About this exercise -> Scan the material below for every line with the string "panels", and copy those lines.
[Start of section]
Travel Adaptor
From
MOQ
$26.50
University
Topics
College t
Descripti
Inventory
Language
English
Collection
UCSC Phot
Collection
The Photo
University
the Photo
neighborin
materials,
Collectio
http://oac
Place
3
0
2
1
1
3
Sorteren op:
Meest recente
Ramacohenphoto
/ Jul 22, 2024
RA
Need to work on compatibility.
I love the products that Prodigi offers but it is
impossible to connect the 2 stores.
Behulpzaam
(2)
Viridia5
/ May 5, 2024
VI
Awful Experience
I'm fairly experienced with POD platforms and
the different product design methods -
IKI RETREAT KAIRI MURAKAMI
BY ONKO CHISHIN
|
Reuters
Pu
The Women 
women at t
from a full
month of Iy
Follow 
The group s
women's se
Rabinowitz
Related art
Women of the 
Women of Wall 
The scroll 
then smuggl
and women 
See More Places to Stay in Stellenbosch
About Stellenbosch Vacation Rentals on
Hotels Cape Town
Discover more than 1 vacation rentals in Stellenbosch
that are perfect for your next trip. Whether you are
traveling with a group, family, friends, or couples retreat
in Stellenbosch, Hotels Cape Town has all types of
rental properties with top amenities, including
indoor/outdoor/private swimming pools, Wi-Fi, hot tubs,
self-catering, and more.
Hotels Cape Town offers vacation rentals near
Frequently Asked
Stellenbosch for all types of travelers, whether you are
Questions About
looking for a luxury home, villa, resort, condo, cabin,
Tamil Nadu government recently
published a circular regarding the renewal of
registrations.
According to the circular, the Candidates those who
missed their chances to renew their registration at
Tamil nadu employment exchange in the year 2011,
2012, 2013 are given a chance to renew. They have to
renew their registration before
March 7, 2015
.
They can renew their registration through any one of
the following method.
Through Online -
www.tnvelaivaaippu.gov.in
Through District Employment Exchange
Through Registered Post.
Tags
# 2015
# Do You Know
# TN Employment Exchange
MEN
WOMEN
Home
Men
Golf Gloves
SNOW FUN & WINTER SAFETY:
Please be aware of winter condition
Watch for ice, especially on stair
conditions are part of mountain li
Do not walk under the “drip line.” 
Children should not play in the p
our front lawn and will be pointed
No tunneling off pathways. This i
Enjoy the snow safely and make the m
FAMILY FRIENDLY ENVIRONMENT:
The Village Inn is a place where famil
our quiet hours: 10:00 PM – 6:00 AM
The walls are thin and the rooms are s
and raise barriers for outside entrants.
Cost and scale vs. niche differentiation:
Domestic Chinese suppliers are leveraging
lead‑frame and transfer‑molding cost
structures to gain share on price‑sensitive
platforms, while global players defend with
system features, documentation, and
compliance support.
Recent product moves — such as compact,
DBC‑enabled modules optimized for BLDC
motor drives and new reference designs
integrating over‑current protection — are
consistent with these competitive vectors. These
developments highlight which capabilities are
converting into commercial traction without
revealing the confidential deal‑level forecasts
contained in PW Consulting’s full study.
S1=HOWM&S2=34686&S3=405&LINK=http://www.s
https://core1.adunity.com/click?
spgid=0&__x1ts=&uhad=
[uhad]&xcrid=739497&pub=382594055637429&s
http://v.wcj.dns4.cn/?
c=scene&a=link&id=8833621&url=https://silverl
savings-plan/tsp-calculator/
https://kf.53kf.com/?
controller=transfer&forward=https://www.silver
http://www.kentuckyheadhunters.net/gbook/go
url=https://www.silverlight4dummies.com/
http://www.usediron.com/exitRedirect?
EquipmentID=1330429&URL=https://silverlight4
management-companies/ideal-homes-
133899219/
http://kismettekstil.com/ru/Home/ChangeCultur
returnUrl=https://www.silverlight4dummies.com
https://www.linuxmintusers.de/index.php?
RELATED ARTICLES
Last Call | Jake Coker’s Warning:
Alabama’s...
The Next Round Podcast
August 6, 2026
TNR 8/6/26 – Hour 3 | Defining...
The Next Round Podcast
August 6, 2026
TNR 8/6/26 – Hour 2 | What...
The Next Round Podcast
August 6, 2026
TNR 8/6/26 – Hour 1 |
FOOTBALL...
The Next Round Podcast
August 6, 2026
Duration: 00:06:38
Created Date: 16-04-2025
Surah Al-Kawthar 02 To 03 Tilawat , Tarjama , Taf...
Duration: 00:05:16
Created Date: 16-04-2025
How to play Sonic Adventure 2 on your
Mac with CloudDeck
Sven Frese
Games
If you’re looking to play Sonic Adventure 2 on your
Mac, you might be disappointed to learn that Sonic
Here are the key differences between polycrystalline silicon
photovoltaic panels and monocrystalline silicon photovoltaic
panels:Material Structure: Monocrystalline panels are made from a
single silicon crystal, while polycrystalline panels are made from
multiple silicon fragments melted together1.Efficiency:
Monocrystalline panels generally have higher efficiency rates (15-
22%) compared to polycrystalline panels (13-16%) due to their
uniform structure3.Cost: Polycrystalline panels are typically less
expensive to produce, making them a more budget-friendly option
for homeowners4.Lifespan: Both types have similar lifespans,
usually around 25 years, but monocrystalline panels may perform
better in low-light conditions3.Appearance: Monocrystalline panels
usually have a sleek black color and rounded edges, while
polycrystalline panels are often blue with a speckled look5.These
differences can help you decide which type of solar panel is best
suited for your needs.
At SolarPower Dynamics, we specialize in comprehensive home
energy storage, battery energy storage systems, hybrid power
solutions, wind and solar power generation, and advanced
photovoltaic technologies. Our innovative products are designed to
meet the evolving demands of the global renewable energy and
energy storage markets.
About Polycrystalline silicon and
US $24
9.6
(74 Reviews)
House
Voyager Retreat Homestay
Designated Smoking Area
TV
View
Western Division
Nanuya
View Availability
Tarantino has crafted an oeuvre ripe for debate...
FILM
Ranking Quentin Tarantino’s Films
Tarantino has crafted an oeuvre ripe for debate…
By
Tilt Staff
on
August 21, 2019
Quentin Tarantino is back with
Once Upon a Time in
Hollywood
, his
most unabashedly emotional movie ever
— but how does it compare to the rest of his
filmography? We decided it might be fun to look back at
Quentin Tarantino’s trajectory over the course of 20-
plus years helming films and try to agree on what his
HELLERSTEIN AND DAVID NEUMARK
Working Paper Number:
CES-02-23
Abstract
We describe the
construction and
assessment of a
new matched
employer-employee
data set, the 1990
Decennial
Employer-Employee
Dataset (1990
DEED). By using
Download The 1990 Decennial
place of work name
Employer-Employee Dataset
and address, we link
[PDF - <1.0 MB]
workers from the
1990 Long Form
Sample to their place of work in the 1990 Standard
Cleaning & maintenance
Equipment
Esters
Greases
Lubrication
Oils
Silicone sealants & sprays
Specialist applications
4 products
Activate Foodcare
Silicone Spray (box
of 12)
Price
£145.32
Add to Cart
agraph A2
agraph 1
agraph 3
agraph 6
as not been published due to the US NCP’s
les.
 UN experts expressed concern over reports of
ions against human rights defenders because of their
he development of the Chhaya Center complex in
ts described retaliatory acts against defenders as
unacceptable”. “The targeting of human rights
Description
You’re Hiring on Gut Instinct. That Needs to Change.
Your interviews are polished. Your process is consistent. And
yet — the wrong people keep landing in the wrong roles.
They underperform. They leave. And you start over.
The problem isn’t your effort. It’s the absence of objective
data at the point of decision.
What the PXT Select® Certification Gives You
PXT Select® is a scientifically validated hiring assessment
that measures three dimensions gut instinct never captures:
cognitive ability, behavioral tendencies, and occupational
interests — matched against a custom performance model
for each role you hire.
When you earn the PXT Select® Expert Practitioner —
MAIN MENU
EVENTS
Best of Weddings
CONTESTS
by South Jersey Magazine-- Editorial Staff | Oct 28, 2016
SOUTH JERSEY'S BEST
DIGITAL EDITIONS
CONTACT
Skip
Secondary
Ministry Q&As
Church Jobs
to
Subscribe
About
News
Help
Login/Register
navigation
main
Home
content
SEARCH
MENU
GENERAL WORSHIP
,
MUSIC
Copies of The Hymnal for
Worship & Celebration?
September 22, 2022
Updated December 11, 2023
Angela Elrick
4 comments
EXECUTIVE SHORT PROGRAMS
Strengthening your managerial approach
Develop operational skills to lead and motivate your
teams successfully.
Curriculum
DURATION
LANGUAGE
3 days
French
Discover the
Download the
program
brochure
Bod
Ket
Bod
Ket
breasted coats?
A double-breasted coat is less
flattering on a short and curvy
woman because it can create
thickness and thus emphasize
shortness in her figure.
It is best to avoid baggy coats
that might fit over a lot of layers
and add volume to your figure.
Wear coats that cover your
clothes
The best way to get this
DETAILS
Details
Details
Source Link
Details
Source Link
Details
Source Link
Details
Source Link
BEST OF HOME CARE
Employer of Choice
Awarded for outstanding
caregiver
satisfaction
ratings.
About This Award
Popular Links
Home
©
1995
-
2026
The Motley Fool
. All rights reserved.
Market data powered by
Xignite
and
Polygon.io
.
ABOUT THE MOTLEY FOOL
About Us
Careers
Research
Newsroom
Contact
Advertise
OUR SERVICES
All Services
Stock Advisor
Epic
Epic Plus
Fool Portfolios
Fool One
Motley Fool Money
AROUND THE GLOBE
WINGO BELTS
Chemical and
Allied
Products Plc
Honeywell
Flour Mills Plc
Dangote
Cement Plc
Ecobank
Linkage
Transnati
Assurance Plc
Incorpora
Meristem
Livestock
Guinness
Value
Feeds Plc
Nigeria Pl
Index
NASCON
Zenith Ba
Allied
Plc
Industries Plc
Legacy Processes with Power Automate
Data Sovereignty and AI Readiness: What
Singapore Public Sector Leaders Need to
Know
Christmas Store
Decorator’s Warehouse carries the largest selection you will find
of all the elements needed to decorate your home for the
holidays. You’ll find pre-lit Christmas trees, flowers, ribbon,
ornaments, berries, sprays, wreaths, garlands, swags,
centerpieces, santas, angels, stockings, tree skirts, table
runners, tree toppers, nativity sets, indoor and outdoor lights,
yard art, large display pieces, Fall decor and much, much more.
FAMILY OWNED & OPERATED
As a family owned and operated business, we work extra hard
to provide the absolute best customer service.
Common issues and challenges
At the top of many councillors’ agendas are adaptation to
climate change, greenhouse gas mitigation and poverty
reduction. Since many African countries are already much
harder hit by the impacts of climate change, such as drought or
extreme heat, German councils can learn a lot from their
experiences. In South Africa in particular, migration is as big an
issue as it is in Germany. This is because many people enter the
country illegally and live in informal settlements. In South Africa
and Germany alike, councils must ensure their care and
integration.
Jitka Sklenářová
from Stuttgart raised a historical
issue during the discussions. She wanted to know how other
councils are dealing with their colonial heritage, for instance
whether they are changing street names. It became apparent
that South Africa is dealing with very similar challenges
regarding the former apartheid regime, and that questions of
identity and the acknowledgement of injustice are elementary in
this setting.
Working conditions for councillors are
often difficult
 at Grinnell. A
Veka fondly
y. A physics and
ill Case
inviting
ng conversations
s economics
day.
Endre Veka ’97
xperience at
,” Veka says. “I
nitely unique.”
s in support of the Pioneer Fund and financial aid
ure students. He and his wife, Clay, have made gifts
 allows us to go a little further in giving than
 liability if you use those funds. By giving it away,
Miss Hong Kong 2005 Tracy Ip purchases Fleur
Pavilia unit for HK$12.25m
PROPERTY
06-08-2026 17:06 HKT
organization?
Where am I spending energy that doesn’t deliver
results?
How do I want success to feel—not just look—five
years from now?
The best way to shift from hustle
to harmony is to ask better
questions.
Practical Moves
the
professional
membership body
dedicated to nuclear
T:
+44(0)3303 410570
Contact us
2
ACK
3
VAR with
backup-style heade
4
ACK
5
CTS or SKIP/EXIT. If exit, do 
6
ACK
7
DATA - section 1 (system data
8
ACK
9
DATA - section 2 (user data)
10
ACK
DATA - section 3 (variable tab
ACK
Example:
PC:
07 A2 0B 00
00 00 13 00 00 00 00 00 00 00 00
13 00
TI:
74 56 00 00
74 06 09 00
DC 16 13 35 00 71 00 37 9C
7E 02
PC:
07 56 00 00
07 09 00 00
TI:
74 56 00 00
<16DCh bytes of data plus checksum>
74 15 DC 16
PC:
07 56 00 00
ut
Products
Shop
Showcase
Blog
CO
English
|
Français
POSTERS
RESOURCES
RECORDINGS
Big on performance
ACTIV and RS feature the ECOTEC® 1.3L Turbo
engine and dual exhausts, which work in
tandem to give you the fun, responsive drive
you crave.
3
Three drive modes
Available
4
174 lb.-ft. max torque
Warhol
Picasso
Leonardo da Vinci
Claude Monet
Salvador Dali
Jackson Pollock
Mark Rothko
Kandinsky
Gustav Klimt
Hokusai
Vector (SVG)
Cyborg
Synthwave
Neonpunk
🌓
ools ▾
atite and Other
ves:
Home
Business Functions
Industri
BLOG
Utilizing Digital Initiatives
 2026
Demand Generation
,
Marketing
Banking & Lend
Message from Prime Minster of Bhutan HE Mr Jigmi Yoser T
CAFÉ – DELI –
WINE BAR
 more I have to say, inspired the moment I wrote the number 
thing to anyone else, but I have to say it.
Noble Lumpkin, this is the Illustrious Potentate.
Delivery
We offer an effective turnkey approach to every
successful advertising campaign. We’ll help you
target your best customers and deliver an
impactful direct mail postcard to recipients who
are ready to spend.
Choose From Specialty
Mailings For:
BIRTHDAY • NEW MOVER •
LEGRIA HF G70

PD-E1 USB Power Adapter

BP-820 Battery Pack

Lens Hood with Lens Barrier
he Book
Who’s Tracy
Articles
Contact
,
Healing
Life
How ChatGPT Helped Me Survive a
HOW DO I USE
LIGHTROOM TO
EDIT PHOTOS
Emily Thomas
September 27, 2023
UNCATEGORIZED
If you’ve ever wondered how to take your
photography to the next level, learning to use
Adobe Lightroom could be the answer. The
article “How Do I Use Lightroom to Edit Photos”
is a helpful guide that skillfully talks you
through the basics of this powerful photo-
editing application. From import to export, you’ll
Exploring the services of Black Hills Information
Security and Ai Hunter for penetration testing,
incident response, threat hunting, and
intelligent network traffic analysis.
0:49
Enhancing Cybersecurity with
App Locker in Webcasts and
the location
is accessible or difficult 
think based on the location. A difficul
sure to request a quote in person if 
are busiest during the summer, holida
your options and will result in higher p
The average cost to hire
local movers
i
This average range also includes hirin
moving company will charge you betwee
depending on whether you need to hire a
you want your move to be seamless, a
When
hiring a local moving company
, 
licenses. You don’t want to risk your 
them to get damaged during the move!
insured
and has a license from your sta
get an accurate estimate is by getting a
[End of section]
Exercise answer ->
photovoltaic panels and monocrystalline silicon photovoltaic
panels:Material Structure: Monocrystalline panels are made from a
single silicon crystal, while polycrystalline panels are made from
Monocrystalline panels generally have higher efficiency rates (15-
22%) compared to polycrystalline panels (13-16%) due to their
uniform structure3.Cost: Polycrystalline panels are typically less
usually around 25 years, but monocrystalline panels may perform
better in low-light conditions3.Appearance: Monocrystalline panels
polycrystalline panels are often blue with a speckled look5.These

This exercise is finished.